The high court’s ruling comes nearly 10 months to the day after St. Clair County Circuit Judge Charles Robinson declared the ordinance “valid and ... in compliance with Amendment No. 542.” Ashville passed an ordinance to allow electronic bingo in late December 2008.
Ashville Councilman Mike Sheffield said Friday that the city’s position all along was that if electronic bingo was legal, the city of Ashville would allow patrons to play bingo under the provision of the city’s ordinance.
“St. Clair County Circuit Judge Charles Robinson ruled it legal and now the Supreme Court has overruled him and we will abide by it,” Sheffield said. “The question now is how are other counties allowed to play? If the Supreme Court says it is illegal in Ashville, Ala., then it should be illegal everywhere else in Alabama.”
St. Clair County District Attorney Richard Minor filed a notice of appeal along with Sheriff Terry Surles almost immediately after Robinson’s ruling; the Supreme Court issued an order to temporarily stay the ruling in June, less than a week after new electronic gaming machines became operational at the Ashville American Legion post.
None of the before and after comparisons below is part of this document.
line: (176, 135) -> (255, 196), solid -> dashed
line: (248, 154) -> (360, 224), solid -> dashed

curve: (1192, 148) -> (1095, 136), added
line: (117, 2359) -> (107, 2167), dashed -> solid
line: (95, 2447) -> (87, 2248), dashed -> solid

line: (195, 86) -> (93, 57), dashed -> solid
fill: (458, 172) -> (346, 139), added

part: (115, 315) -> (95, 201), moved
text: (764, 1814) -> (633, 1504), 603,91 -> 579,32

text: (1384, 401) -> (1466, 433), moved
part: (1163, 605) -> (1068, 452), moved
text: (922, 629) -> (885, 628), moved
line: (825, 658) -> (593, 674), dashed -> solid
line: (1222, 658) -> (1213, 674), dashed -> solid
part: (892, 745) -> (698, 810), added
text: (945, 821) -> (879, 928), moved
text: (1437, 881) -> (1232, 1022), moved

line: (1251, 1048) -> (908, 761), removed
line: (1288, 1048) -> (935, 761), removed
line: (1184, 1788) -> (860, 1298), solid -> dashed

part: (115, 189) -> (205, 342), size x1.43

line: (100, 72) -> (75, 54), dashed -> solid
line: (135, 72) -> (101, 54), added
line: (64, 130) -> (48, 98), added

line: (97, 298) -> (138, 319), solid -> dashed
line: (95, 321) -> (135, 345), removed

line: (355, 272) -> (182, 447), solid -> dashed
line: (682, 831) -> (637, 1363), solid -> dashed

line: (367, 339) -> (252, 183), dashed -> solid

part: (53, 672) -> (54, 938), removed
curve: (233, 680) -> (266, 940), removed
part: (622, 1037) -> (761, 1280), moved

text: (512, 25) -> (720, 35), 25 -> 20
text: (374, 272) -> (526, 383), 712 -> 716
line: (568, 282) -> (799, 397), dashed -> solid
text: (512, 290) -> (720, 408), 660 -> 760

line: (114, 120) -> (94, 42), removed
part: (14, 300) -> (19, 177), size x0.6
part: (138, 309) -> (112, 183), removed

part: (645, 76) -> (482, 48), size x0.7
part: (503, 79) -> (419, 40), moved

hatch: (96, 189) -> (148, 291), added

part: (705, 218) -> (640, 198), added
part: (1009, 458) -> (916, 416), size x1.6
“This case has always been about the rule of law, and the interpretation of Act 91 and Act 93 of the Constitution of the state that regulate the operation of bingo games in St. Clair County,” Minor said late Friday. “Those define bingo as ‘that game commonly known as bingo, where numbers or symbols on a card are matched with numbers or symbols selected at random.’ Furthermore, the Supreme Court’s unanimous decision today specifically states that all local amendments throughout Alabama, excepting bingo from the general prohibition on lotteries, must be narrowly construed to encompass only the game commonly as bingo.
“Regardless of a moral position on bingo or electronic bingo, our sworn duty was to uphold the law as we interpret it. ... In our interpretation, ‘the game commonly known as bingo’ is that game that is played on a paper card.”
The ruling came on the same day in which law enforcement around the state attempted to seize bingo machines in multiple locations. A release from Gov. Bob Riley’s office called it “an opinion that again makes clear that the so-called ‘electronic bingo’ machines being used by casino bosses across the state are illegal.
“None of the slot machines being used at casinos in Alabama comes anywhere close to meeting this definition of bingo,” Riley said. “A person could play these machines blind-folded and still win. Although the previous court decisions were crystal clear that the machines are illegal, this decision absolutely slams the door shut on any argument that these slot machines qualify as bingo.
“The court’s decision is hardly a surprise. Anyone with any common sense knows that these slot machines are not bingo. Law enforcement officials across the state cannot turn their heads any longer to the illegal activity that is occurring. The gambling bosses have run out of excuses, and these slot-machine casinos must be shut down.”
Not every St. Clair County resident applauded the ruling. Ashville resident Vickey Massey wanted to know how the Supreme Court could shut down electronic bingo in St. Clair County and keep them operating in Macon and Houston counties.
“Within 30 miles of Montgomery there are four electronic bingo establishments in operation that the Supreme Court has not said a word about,” Massey said.
Massey owns property in Ashville that she wanted to use for Titan Gaming Inc., where she planned to build a hotel and bingo establishment that would have employed 200 people.
Surles said he never intended to pit himself against the city of Ashville. His only aim, he said, was to simply enforce the law.
“I don’t want anybody to get the idea that I’m against the town of Ashville,” he said. “On the other hand, I have to abide by the law, and the law is clear. And their ruling, from what they said, that the law is nowhere close to what they were insinuating.
“I felt like we were right. I abide by the judge’s ruling, but I felt like, in the back of my mind, after talking with our attorneys and everything, it was plain as day what it should be. Of course, I respect Judge Robinson Ñ have the utmost respect and I’ll always respect his decision.
“Two completely different interpretations; it just so happens we were right this time.”